Loi anticasseurs : faut-il opposer le droit et l'ordre ?
Société

Loi anticasseurs : faut-il opposer le droit et l'ordre ?

Par Louis Daufresne - Publié le 06/02/2019
Il avait comparé la loi "anticasseurs" au régime de Vichy. Charles de Courson estime qu’il y a "des gens qui ont encore une conscience". Le député centriste s’est réjoui sur RTL que 50 députés LREM – un record – se soient abstenus hier pour marquer leur refus des interdictions préventives de manifester. L’Assemblée nationale a largement adopté la proposition de loi LR remaniée par la majorité (387 voix, contre 92, et 74 abstentions) et si le texte n’a pas fini son parcours (retour au Sénat le 12 mars et le 20 mars au Palais Bourbon), ses détracteurs reportent leurs espoirs sur le Conseil constitutionnel.

Écouté par Emmanuel Macron, l’avocat François Sureau jouit d’une réputation de personnage inclassable. En s’indignant le 4 février dans une interview donnée au journal Le Monde, l’écrivain a jeté tout son poids dans la balance de la Justice. Le Conseil constitutionnel le connaît bien. Il s’y était distingué par des plaidoiries contre l’état d’urgence. Sa dénonciation de la loi "anticasseurs" s’inscrit dans la même veine. Mais que valent-elles devant la Grande Peur qui saisit l’État ? La fébrilité de son appareil nourrit une tendance au tout-répressif qui alimente la colère des Gilets jaunes. La loi "anticasseurs" prétend rompre cette spirale.

En fait, deux visions s’opposent ici :
L’une fondée sur la primauté du droit. François Sureau s’émeut en lisant l’article 2 qui énonce  "que le représentant de l’État (…) peut, par arrêté motivé, interdire de prendre part à une manifestation déclarée à toute personne à l’égard de laquelle il existe de sérieuses raisons de penser que son comportement constitue une menace d’une particulière gravité pour l’ordre public." C’est le retour au XIXe siècle avec les Gilets jaunes dans le rôle des canuts.
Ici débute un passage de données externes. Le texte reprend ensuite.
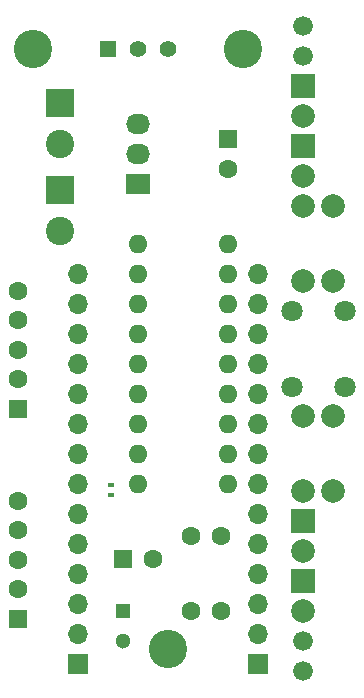
<source format=gts>
G04 #@! TF.FileFunction,Soldermask,Top*
%FSLAX46Y46*%
G04 Gerber Fmt 4.6, Leading zero omitted, Abs format (unit mm)*
G04 Created by KiCad (PCBNEW 4.0.7) date 09/06/18 07:33:57*
%MOMM*%
%LPD*%
G01*
G04 APERTURE LIST*
%ADD10C,0.100000*%
%ADD11R,1.600000X1.600000*%
%ADD12C,1.600000*%
%ADD13R,1.700000X1.700000*%
%ADD14O,1.700000X1.700000*%
%ADD15R,1.300000X1.300000*%
%ADD16C,1.300000*%
%ADD17C,1.676400*%
%ADD18O,1.600000X1.600000*%
%ADD19C,3.250000*%
%ADD20R,2.032000X1.727200*%
%ADD21O,2.032000X1.727200*%
%ADD22R,1.397000X1.397000*%
%ADD23C,1.397000*%
%ADD24C,2.400000*%
%ADD25R,2.400000X2.400000*%
%ADD26C,2.000000*%
%ADD27R,2.000000X2.000000*%
%ADD28C,1.998980*%
%ADD29C,1.800000*%
%ADD30R,0.600000X0.400000*%
G04 APERTURE END LIST*
D10*
D11*
X124460000Y-111760000D03*
D12*
X124460000Y-109260000D03*
X124460000Y-106760000D03*
X124460000Y-104260000D03*
X124460000Y-101760000D03*
D11*
X133350000Y-106680000D03*
D12*
X135850000Y-106680000D03*
D13*
X144780000Y-115570000D03*
D14*
X144780000Y-113030000D03*
X144780000Y-110490000D03*
X144780000Y-107950000D03*
X144780000Y-105410000D03*
X144780000Y-102870000D03*
X144780000Y-100330000D03*
X144780000Y-97790000D03*
X144780000Y-95250000D03*
X144780000Y-92710000D03*
X144780000Y-90170000D03*
X144780000Y-87630000D03*
X144780000Y-85090000D03*
X144780000Y-82550000D03*
D15*
X133350000Y-111125000D03*
D16*
X133350000Y-113625000D03*
D17*
X148590000Y-116205000D03*
X148590000Y-113665000D03*
X148590000Y-64135000D03*
X148590000Y-61595000D03*
D18*
X142240000Y-100330000D03*
X142240000Y-97790000D03*
X142240000Y-95250000D03*
X142240000Y-92710000D03*
X142240000Y-90170000D03*
X142240000Y-87630000D03*
X142240000Y-85090000D03*
X142240000Y-82550000D03*
X142240000Y-80010000D03*
X134620000Y-80010000D03*
X134620000Y-82550000D03*
X134620000Y-85090000D03*
X134620000Y-87630000D03*
X134620000Y-90170000D03*
X134620000Y-92710000D03*
X134620000Y-95250000D03*
X134620000Y-97790000D03*
X134620000Y-100330000D03*
D11*
X124460000Y-93980000D03*
D12*
X124460000Y-91480000D03*
X124460000Y-88980000D03*
X124460000Y-86480000D03*
X124460000Y-83980000D03*
D19*
X137160000Y-114300000D03*
X143510000Y-63500000D03*
X125730000Y-63500000D03*
D12*
X142240000Y-73620000D03*
D11*
X142240000Y-71120000D03*
D20*
X134620000Y-74930000D03*
D21*
X134620000Y-72390000D03*
X134620000Y-69850000D03*
D22*
X132080000Y-63500000D03*
D23*
X134620000Y-63500000D03*
X137160000Y-63500000D03*
D24*
X128016000Y-71572000D03*
D25*
X128016000Y-68072000D03*
D24*
X128016000Y-78938000D03*
D25*
X128016000Y-75438000D03*
D26*
X148590000Y-111125000D03*
D27*
X148590000Y-108585000D03*
D26*
X148590000Y-74295000D03*
D27*
X148590000Y-71755000D03*
D26*
X148590000Y-106045000D03*
D27*
X148590000Y-103505000D03*
D26*
X148590000Y-69215000D03*
D27*
X148590000Y-66675000D03*
D28*
X148590000Y-94615000D03*
X148590000Y-100965000D03*
X151130000Y-83185000D03*
X151130000Y-76835000D03*
X151130000Y-94615000D03*
X151130000Y-100965000D03*
X148590000Y-83185000D03*
X148590000Y-76835000D03*
D12*
X141605000Y-111125000D03*
X141605000Y-104775000D03*
X139065000Y-111125000D03*
X139065000Y-104775000D03*
D29*
X147610000Y-85650000D03*
X152110000Y-85650000D03*
X147610000Y-92150000D03*
X152110000Y-92150000D03*
D13*
X129540000Y-115570000D03*
D14*
X129540000Y-113030000D03*
X129540000Y-110490000D03*
X129540000Y-107950000D03*
X129540000Y-105410000D03*
X129540000Y-102870000D03*
X129540000Y-100330000D03*
X129540000Y-97790000D03*
X129540000Y-95250000D03*
X129540000Y-92710000D03*
X129540000Y-90170000D03*
X129540000Y-87630000D03*
X129540000Y-85090000D03*
X129540000Y-82550000D03*
D30*
X132334000Y-100388000D03*
X132334000Y-101288000D03*
M02*

</source>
Que sont les "sérieuses raisons" et que recouvre "une menace d’une particulière gravité" ? Sureau voit se profiler "les ragots de police" et doute "qu’un juge, saisi en référé, pourra y faire obstacle." La loi oublie qu’un préfet pense "ce que le gouvernement lui dit de penser", précise Sureau. Les élus de la nation sont ainsi coupables d’avoir abdiqué leur pouvoir entre les mains d’une autorité administrative. Cimenté par cette loi, l’appareil d’État pourra interdire toute forme d’opposition publique. Quel que soit le chef en place
L’autre vision repose sur la primauté de l’ordre. Le député LR des Alpes-Maritimes, Éric Ciotti, compare ce texte à "une bouée de sauvetage dans une forme de naufrage". Défendre la liberté de manifester – qui n’est pas inscrite dans la Constitution – ne résout rien de la situation mais l’aggraverait plutôt. Que resterait-il de nos droits si le chaos permanent devait les ensevelir ? Nul ne souhaite que les casseurs et autres blacks blocks continuent à sévir impunément. L’exécutif fait le pari que l’opinion, à la longue, se rangera du côté de la paix civile. Certes, le saccage de la statue de Marianne le 1er décembre demeure un traumatisme. Des arrestations préventives auraient pu l’empêcher sans grever les budgets sécuritaires ni épuiser les troupes. Mais peut-on comparer les Gilets jaunes, même les plus extrêmes, à l’islamisme radical pour faire d’une exception la nouvelle norme ?


Quoi qu’il en soit, ce débat montre que l’écart s’accroît entre le discours incantatoire sur la liberté et la réalité de l’exercice de celle-ci, aussi bien dans le monde politique qu’économique. Il fait aussi réfléchir à un paradoxe : pourquoi un modèle libertaire engendre-t-il des lois liberticides dont nul n’imaginait qu’Emmanuel Macron en serait, en fait, à l’origine.